South Africa’s northernmost crossing into Botswana will remain closed because of flood damage when the swollen Limpopo River burst its banks earlier this week, resulting in the closure of Groblersbrug Border Post.
Transporters preferring that route into north-eastern Botswana were hoping that the gradual flooding would only lead to a short-lived closure of the border.
This morning though a spokesperson for the Transit Assistance Bureau (Transist) said officials believed Groblersbrug would be closed for three to four weeks.
“The damage is quite extensive after flooding affected the electrical substations and the generator systems.”
Consequently, freight going from Johannesburg to locations such as Francistown will have to be trucked via borders further south of Groblersbrug – Kopfontein east of Gaborone and even Skilpadshek further south on the N4 Platinum Highway.
Although that’s still feasible, such a detour is far more impractical for longer-haul transporters using the Kazungula ferry across the Zambezi as an alternative route into the Copperbelt area of Zambia and the DRC.
The spokesperson explained that with the Zambezi’s rising levels posing a threat to transporters having to access the flooded slipways of a treacherous river crossing, and with only one of three pontoons currently in working order, Kazungula was simply not a practical option for transporters at the moment.
And yet the other way into the Copperbelt, much further east via Beitbridge and Chirundu through Zimbabwe, is not exactly free-flowing, especially with reports coming through yesterday and this morning that the former is yet again getting congested.
Then there’s the Vic Falls-Livingstone transit across the Zambezi, right in the centre, with Kazungula to the west and Chirundu to the east.
Although it has grown in popularity among overborder transporters, Zambia has decreed that as of March 1 Livingstone will no longer allow road freight through because the volume of trucks using this route is not helping its attempts to revive its tourism sector.

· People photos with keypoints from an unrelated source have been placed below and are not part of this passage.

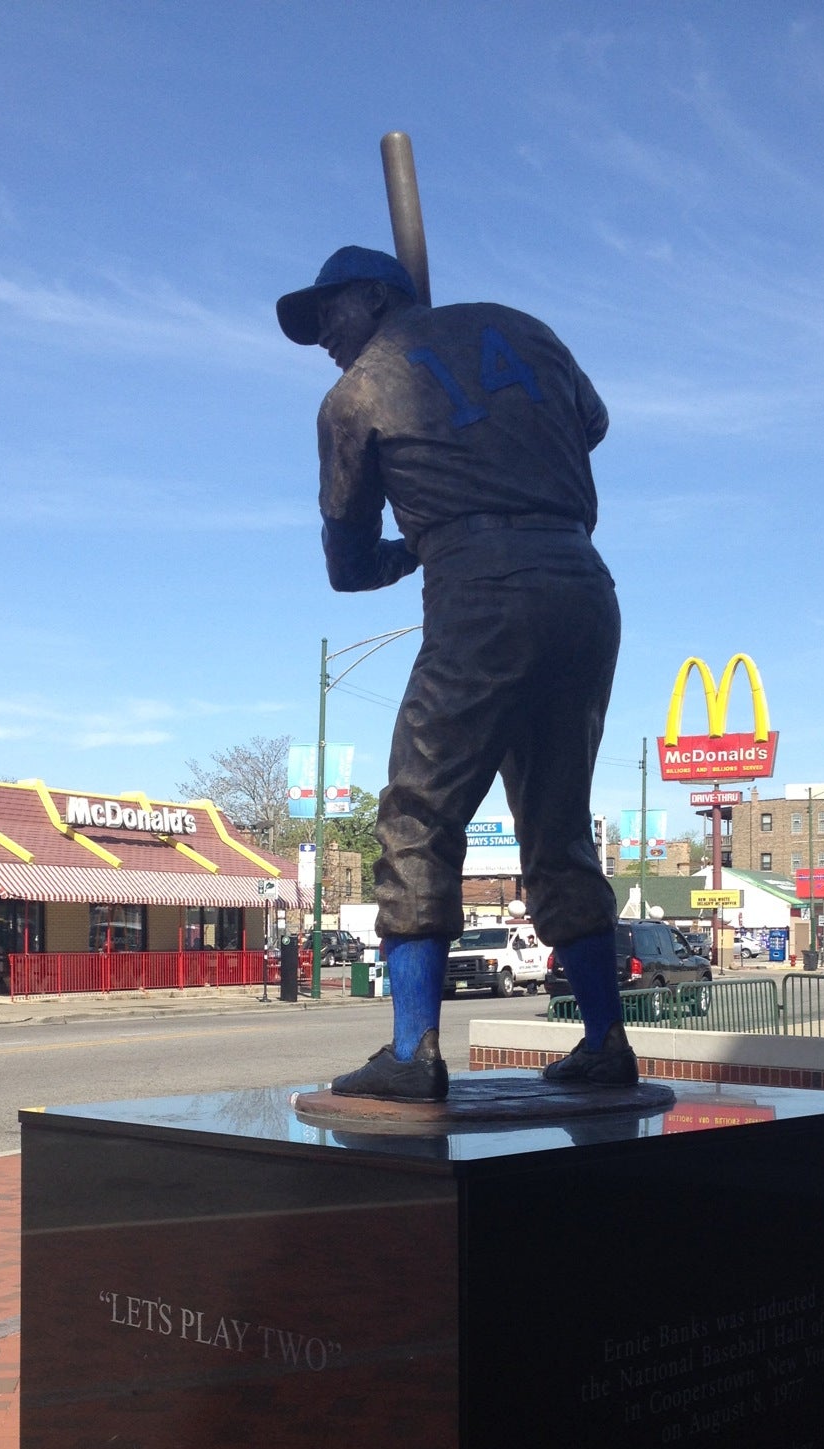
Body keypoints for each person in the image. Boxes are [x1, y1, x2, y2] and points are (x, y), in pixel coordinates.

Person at [277, 247, 629, 1100]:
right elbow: (593, 423)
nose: (324, 335)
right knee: (556, 823)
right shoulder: (523, 328)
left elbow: (347, 569)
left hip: (480, 592)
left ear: (373, 296)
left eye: (330, 312)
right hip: (583, 586)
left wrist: (427, 539)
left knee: (416, 815)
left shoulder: (356, 395)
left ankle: (411, 1053)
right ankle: (605, 1041)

Amid this tangle of snagged logistics, long-distance hauliers are getting increasingly agitated about linkage challenges across the region.
Do you go all the way around Groblersbrug to Kazungula?
Do you ramp up volume via Vic Falls while you still can?
Or do you go via Beitbridge where bottlenecking is the order of the day?
Said one transporter hauling bulk freight into the Copperbelt: “Pretty soon it’s not going to be worth our while doing business any more. With all the issues we have to face, why put up with it at all. We may as well close our doors.”